CC-OF : Et il lui passe le Commendatore …
JCA : Mon père lui demande : « Vous avez quelque chose de prévu ce soir ? Non ? Alors, on pourrait peut-être passer le Nouvel An ensemble ? – Oui, vous êtes où ? A Phalsbourg ? Ça fait loin ! – Oui, mais j’ai une Ferrari ! » Il est arrivé vers 20h, ils ont dîné ensemble au Cavallino. Vers une heure du matin, Enzo a dit qu’il allait se coucher. Et Marcel est rentré à Lugano, puis le lendemain à Phalsbourg. Quand il nous a raconté ça, on a eu des doutes. Mais il n’était pas le genre à inventer. Pour en avoir le cœur net, j’ai demandé au mécano qui s’occupait de la Ferrari de vérifier le compteur : il y avait 2 000 km de plus en à peine trois jours. Mon père avait du culot, il ne doutait de rien. Ça devait plaire à Ferrari.

NOTES :
(1) Charles Pozzi était l’importateur Ferrari en France.
(2) Précisons pour les amateurs de numéros de châssis que d’après les recherches de Jean-Claude, il s’agirait de la 312/010 que Surtees a pilotée en 1966, à Syracuse, Silverstone (International Trophy), Monaco et Spa où il gagne. Ensuite, après que Surtees ait quitté la Scuderia, c’est Bandini qui l’a récupérée pour le reste de la saison. Elle aurait encore fait la course des Champions en 1967 à Brands Hatch avec Amon. Puis, d’autres 312 ont été construites avec des pontons plus hauts le long du moteur et les versions 66 n’ont plus été utilisées en course.

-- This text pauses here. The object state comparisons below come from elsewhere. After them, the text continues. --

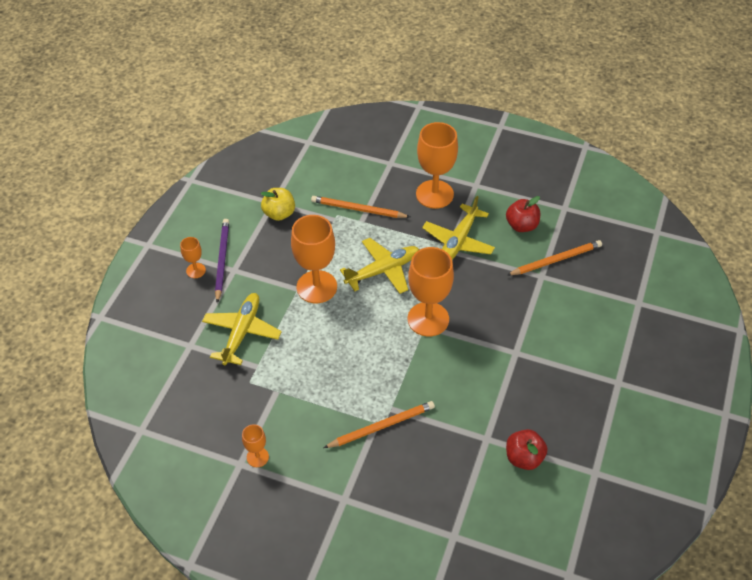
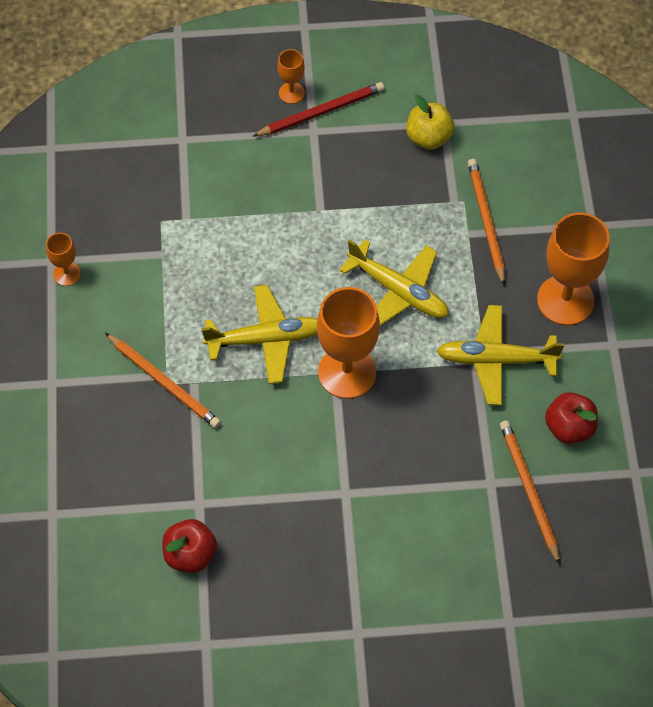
camera: 65 degrees right, 10 degrees up
(222, 260) = (320, 112): purple pencil -> red pencil
(242, 333) = (225, 182): yellow plane -> yellow plane (265, 339)
(316, 287) = (333, 229): orange goblet -> none
(555, 260) = (529, 491): orange pencil -> orange pencil turned 150 degrees counterclockwise

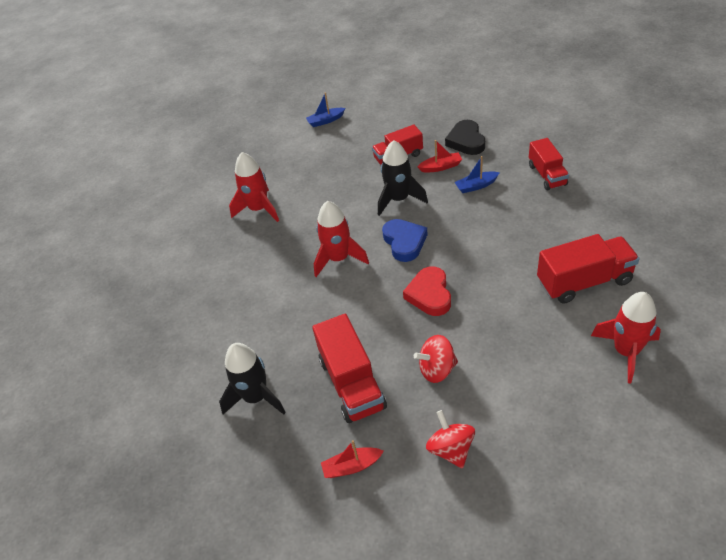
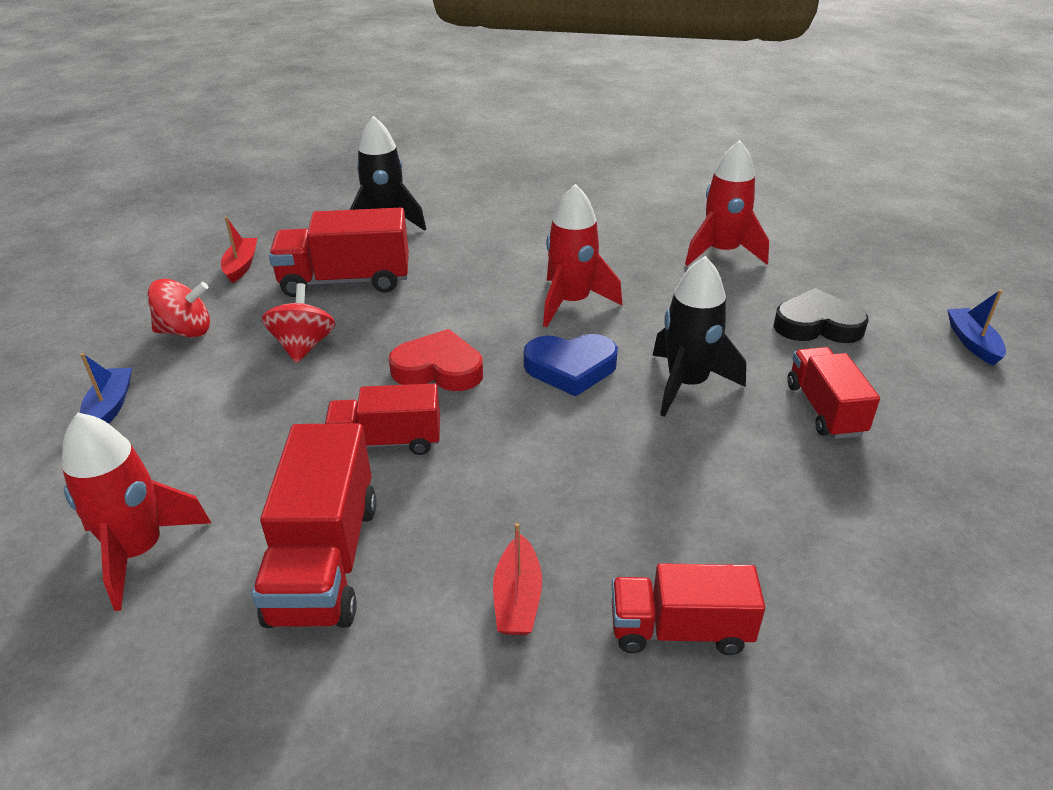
camera: 100 degrees right, 10 degrees down
(441, 167) = (771, 459): red boat -> red boat (517, 598)
(466, 141) = (861, 523): black heart -> black heart (817, 325)
(476, 186) = (686, 493): blue boat -> blue boat (110, 407)
(499, 292) = (386, 442): none -> red truck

(3) Albert Obrist est l’un des plus grands collectionneurs de Ferrari : https://www.ferrari.com/fr-FR/magazine/articles/love-stories-from-switzerland-astonishing-ferrari-owner-collections. Quant à Bernie Ecclestone, on ne le présente plus. Sa collection de 69 Formule 1 a été rachetée dans son intégralité en mars par Mark Mateschitz, le fils du fondateur de Red Bull. le montant de la transaction n’a pas été révélé, mais une somme de 600 millions € a été évoquée.